Judges Demand

Can you seize a vehicle to repay commercial rent under Common Law?

Published On: 4th July 2013

If the commercial property in question is covered by a lease, then the landlord may choose to use the Common Law of distress for rent (also known as distraint) to seize items belonging to the tenant, provided the tenant is in arrears with his rent.

Distress for rent
Distress for rent is normally undertaken by a Certificated Bailiff. Provided the goods are not exempt from seizure, then any goods on the demised premises may be seized and sold to recover the amount owed. If any goods belonging to third parties are seized, the third party must submit a written declaration of ownership to the landlord, stating that the goods are exempt from seizure.

If the landlord believes that there are other assets belonging to the tenant stored elsewhere, he will need to take court action to obtain a judgment in order to be able to seize those.

Seizing vehicles
So, what about the case of a company van, for example, parked outside the office or warehouse of the limited company tenant?

A van belonging to the tenant is definitely seizeable when enforcing a judgment – providing that the tenant is not a sole trader who has exclusive use of the van and can demonstrate it is exempt as a tool of the trade.

However, if the landlord is using the Common Law remedy of distress for rent, it will depend on whether the land where the van is parked forms part of the demised premises.

Demised premises
The term “demised premises” means the property covered by the lease. It will normally be clearly defined in the lease, especially if the lease contains clauses relating to maintenance and repair that needs to be undertaken by either party. The demised premises may cover the interior only, or the interior plus the exterior walls. In some cases, it may also include land, such as a car park.
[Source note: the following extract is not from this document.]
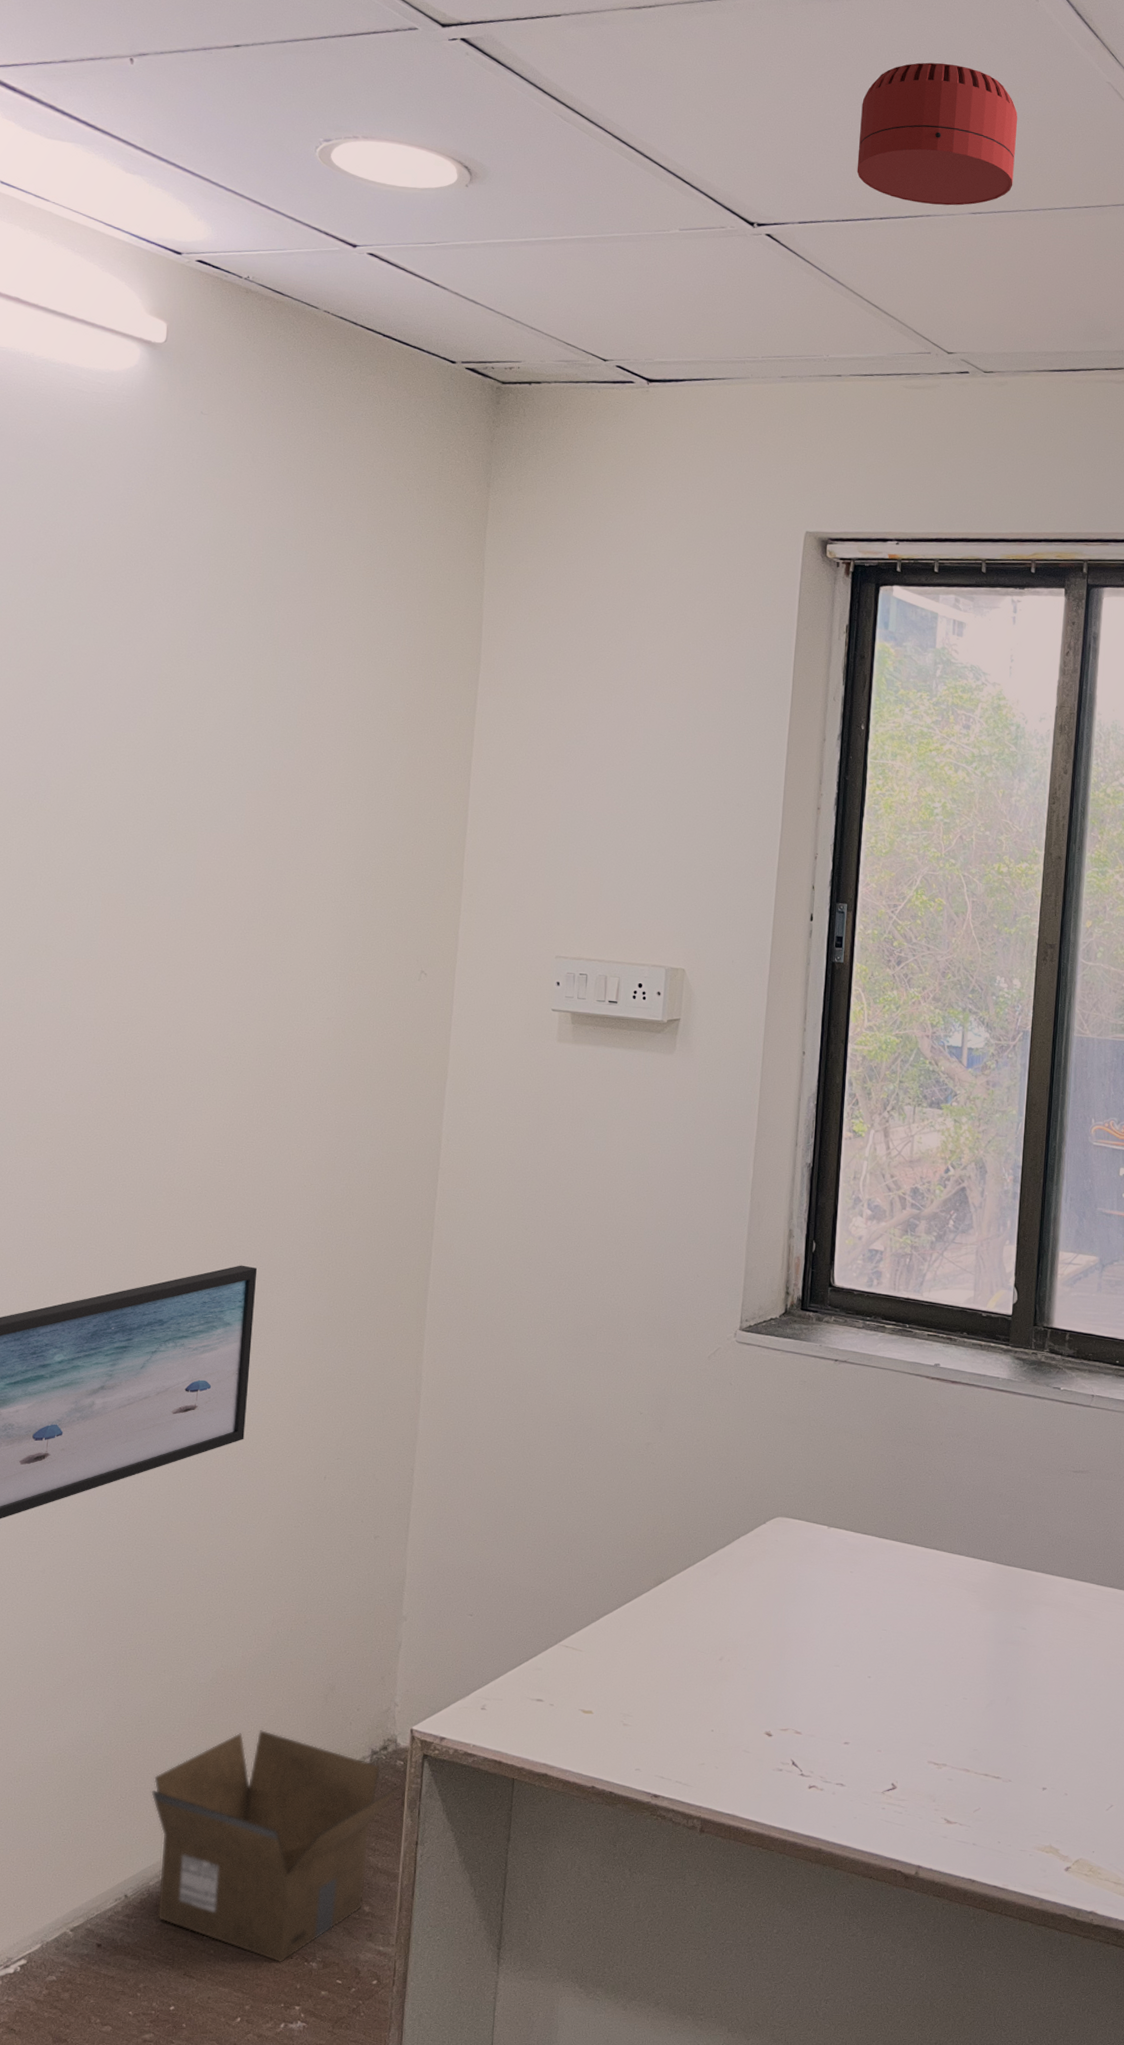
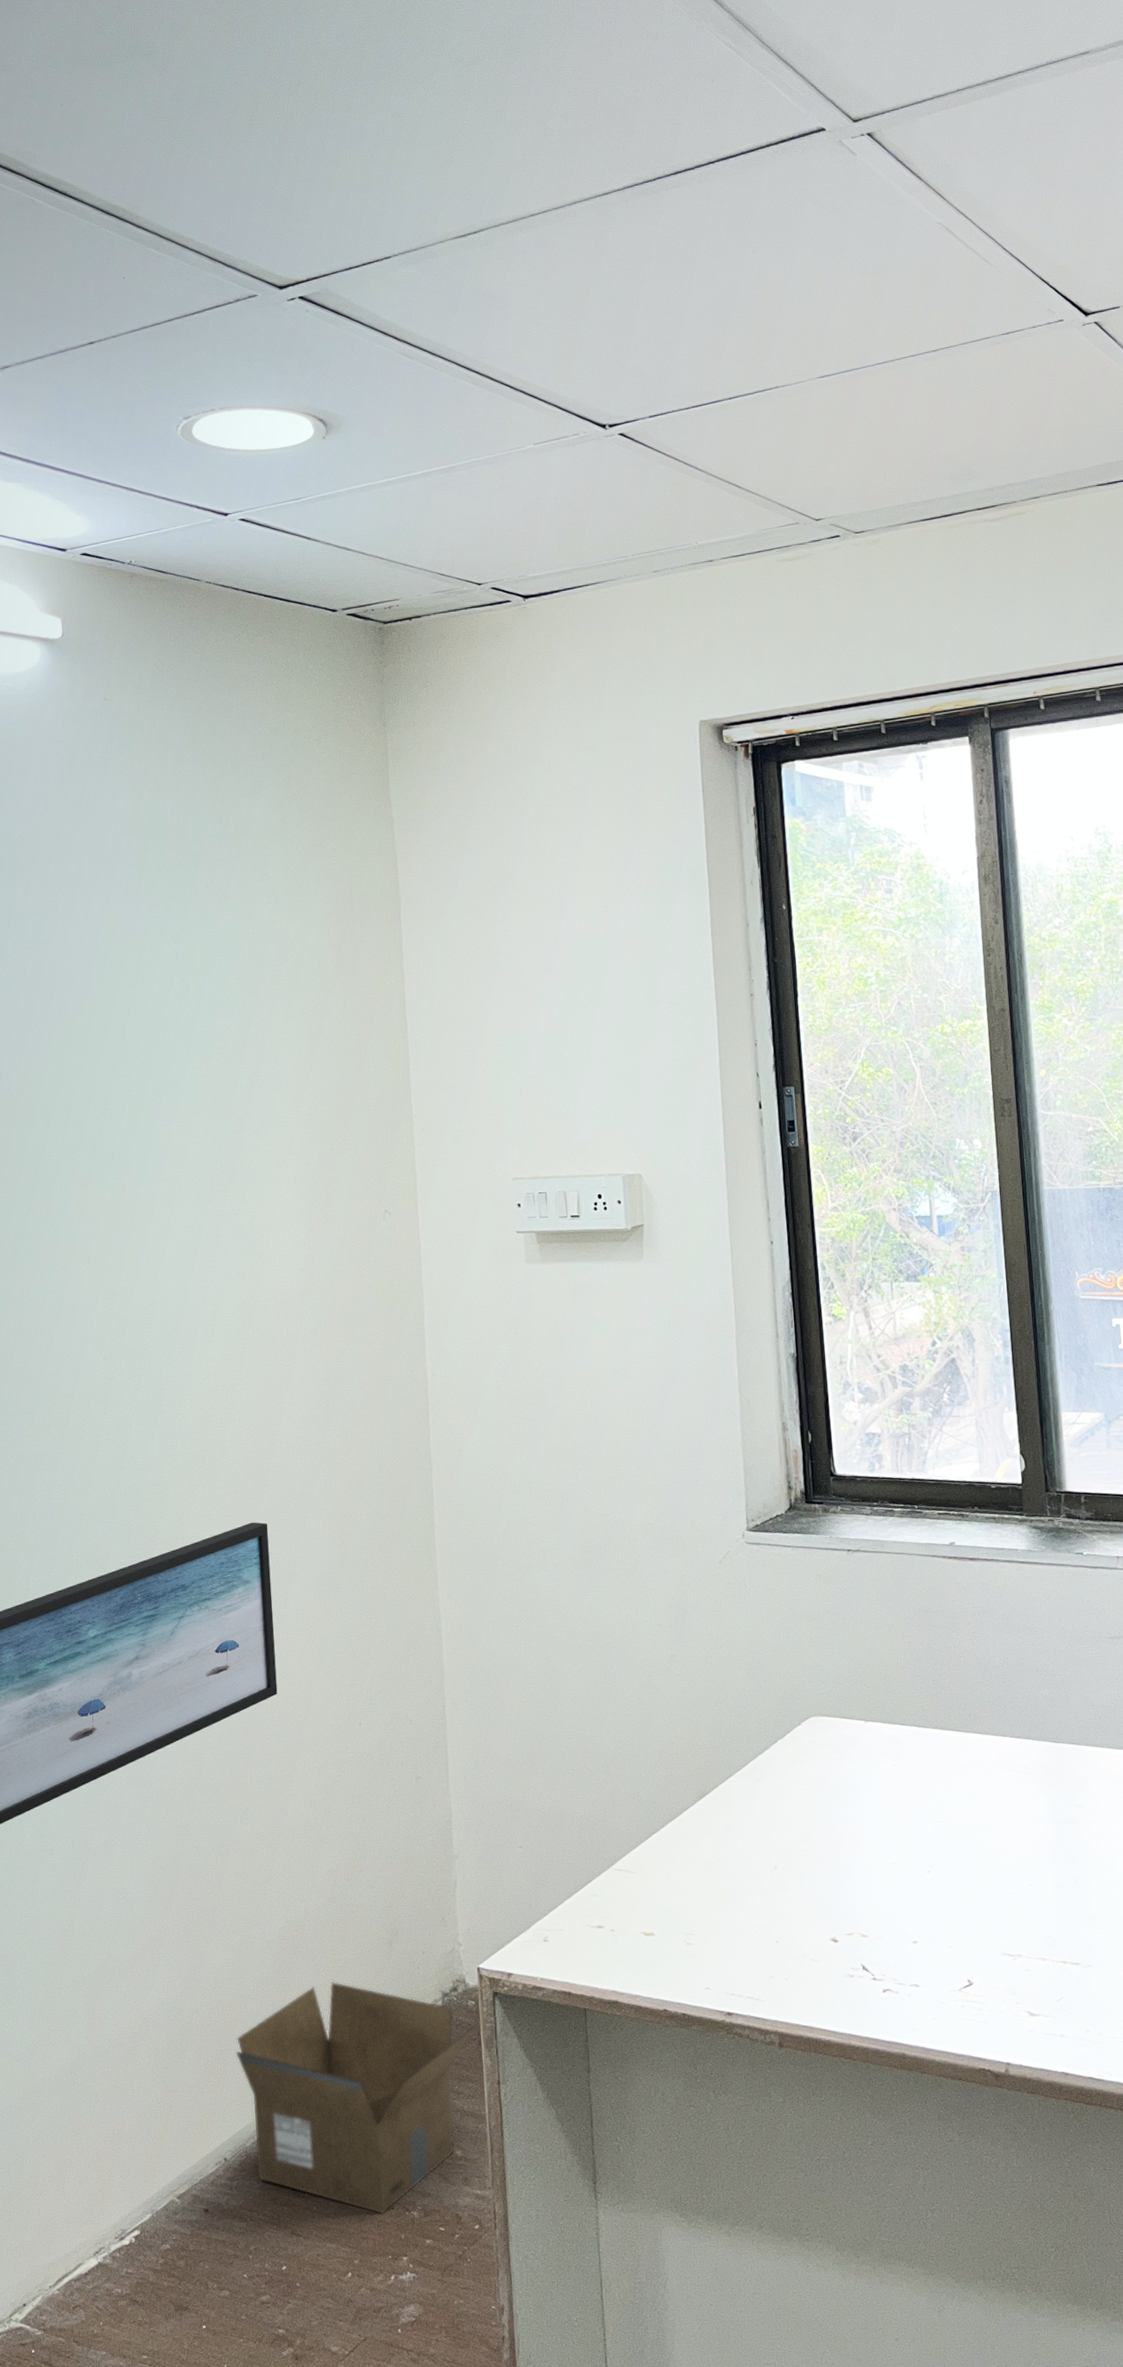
smoke detector: present [857,62,1018,206] -> none [695,233,857,377]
However, if the land where the van is parked is not included in the definition of the demised premises, then the van may not be seized or removed under Common Law.

If the landlord claims the lease does include the land, the Certificated Bailiff would be well advised to make sure this is the case, before applying wheel clamps!

But, when the vehicle is unequivocally parked within the demised premises, for example in a loading bay, then it can be seized.

The Common Law remedy of distress for rent will be replaced by CRAR – Commercial Rent Arrears Recovery – when Part 3 of the Tribunals and Courts Act 2007 is brought into force. We believe this is likely to happen in 2014.